But emerging evidence on the role of bacteria in human physiology brings the wonder and promise — and the hazards of misunderstanding them — up close and personal.
Because in a very real sense, bacteria are us.
In 2007, the National Institutes of Health began an ambitious program called the Human Microbiome Project, which aims to take a census of all the microorganisms that normally live in and on the human body. Most of these live in the digestive tract, but researchers have also discovered unique populations adapted to the inside of the elbow and the back of the knee. Even the left and right hands have their own distinct biota, and the microbiomes of men and women differ. The import of this distribution of microorganisms is unclear, but its existence reinforces the notion that humans should start thinking of themselves as ecosystems, rather than discrete individuals.

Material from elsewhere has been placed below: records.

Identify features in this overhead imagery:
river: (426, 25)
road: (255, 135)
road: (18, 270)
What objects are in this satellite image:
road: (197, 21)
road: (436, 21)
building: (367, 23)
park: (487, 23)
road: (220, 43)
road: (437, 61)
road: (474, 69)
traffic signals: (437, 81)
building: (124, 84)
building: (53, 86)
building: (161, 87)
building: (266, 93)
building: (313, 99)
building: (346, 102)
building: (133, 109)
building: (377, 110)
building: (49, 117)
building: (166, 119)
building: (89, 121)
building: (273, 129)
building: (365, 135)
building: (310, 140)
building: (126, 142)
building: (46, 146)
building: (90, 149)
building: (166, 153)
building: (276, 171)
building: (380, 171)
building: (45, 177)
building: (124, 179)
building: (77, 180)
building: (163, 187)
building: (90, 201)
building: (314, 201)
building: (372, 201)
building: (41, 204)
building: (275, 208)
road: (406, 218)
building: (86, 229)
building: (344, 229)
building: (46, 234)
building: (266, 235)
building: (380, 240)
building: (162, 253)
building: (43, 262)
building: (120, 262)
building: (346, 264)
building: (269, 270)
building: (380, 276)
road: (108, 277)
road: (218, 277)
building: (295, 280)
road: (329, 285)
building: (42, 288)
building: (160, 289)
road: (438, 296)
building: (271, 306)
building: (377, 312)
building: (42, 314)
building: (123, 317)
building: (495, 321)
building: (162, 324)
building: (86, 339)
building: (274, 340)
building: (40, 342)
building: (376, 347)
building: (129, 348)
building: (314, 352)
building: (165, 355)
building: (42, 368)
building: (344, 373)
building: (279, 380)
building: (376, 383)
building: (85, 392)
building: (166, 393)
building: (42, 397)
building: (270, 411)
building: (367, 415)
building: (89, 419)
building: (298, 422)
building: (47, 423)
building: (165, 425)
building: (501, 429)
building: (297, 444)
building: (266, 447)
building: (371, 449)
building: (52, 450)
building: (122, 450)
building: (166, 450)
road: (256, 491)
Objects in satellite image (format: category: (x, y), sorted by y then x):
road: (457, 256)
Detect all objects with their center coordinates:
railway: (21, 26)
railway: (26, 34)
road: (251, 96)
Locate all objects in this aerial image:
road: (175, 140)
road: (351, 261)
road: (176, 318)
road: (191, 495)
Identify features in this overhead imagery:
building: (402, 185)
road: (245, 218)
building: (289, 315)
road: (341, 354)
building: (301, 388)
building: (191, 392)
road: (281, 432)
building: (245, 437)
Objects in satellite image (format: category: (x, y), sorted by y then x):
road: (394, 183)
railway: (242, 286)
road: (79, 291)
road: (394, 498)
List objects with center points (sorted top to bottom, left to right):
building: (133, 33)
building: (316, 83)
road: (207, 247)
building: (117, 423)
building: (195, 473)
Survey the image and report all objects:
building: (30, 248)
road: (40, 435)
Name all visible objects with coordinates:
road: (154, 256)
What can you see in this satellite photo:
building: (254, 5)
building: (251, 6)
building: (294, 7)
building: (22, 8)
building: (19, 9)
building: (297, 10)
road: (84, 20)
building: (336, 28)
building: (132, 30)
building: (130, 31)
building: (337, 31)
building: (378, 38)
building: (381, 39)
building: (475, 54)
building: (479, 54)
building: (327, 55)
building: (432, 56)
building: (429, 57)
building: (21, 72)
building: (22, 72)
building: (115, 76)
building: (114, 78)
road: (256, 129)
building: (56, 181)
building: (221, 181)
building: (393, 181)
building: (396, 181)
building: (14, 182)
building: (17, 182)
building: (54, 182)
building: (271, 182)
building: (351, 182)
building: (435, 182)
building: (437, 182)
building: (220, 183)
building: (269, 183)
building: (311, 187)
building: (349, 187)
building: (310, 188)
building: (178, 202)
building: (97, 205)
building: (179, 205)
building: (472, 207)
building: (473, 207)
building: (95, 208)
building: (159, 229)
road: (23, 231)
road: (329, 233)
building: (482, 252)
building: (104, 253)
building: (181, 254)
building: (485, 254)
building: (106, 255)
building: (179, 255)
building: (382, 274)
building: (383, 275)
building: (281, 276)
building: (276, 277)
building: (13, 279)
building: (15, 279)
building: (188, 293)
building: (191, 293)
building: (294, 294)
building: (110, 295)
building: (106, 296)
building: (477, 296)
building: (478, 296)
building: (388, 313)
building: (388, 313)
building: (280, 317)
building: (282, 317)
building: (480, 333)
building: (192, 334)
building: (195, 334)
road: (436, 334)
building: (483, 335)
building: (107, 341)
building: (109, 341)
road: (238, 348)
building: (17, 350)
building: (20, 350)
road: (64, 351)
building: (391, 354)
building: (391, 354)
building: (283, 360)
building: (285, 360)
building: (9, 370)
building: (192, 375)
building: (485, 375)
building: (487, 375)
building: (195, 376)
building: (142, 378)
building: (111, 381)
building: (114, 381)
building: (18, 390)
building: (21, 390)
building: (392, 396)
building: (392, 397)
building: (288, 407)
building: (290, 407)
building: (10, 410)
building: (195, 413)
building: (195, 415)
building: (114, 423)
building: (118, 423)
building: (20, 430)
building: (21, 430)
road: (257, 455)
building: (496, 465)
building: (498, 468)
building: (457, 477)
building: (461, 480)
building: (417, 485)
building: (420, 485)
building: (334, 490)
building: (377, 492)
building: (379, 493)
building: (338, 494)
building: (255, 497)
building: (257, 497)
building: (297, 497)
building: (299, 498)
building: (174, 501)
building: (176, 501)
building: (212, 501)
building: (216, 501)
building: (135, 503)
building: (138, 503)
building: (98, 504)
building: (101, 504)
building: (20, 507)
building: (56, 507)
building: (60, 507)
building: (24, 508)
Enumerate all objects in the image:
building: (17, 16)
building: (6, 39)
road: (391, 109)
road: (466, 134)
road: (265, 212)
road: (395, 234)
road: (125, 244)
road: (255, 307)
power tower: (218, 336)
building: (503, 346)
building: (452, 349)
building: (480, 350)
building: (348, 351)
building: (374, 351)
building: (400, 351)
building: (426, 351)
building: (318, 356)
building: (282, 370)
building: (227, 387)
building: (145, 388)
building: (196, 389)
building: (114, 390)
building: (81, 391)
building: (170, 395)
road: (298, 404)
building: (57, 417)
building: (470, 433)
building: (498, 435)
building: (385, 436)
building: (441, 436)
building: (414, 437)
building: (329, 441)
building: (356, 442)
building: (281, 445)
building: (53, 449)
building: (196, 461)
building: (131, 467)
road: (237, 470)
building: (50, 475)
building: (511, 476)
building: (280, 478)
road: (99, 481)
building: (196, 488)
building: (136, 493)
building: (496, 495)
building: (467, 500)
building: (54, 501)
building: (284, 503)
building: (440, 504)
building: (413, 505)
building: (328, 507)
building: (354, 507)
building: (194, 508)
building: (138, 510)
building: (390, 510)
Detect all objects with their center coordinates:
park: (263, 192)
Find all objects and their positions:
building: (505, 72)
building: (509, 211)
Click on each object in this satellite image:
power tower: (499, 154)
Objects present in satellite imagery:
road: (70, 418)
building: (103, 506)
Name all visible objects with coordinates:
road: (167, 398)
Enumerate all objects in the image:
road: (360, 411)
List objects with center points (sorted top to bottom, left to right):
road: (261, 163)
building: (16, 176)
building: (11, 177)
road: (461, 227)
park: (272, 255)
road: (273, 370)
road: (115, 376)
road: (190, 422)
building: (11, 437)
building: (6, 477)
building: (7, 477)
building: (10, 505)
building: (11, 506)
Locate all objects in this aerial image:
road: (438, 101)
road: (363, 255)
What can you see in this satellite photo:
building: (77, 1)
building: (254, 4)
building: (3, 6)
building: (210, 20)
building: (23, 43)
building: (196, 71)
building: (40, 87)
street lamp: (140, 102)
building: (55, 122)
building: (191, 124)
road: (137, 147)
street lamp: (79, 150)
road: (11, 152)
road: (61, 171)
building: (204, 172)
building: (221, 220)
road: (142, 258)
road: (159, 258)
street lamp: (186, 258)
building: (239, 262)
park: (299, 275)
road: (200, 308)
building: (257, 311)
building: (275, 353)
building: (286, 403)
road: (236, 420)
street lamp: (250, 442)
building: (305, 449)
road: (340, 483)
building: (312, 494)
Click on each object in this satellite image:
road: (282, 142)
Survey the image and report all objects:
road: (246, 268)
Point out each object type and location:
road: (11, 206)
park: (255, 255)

Furthermore, we may be less singularly sentient and animal than thought. As research has shown bacteria:
“Bacteria can distinguish “self” from “other,” and between their relatives and strangers; they can sense how big a space they’re in; they can move as a unit; they can produce a wide variety of signaling compounds, including at least one human neurotransmitter; they can also engage in numerous mutually beneficial relationships with their host’s cells. Even more impressive, some bacteria, such as Myxococcus xanthus, practice predation in packs, swarming as a group over prey microbes such as E. coli and dissolving their cell walls.”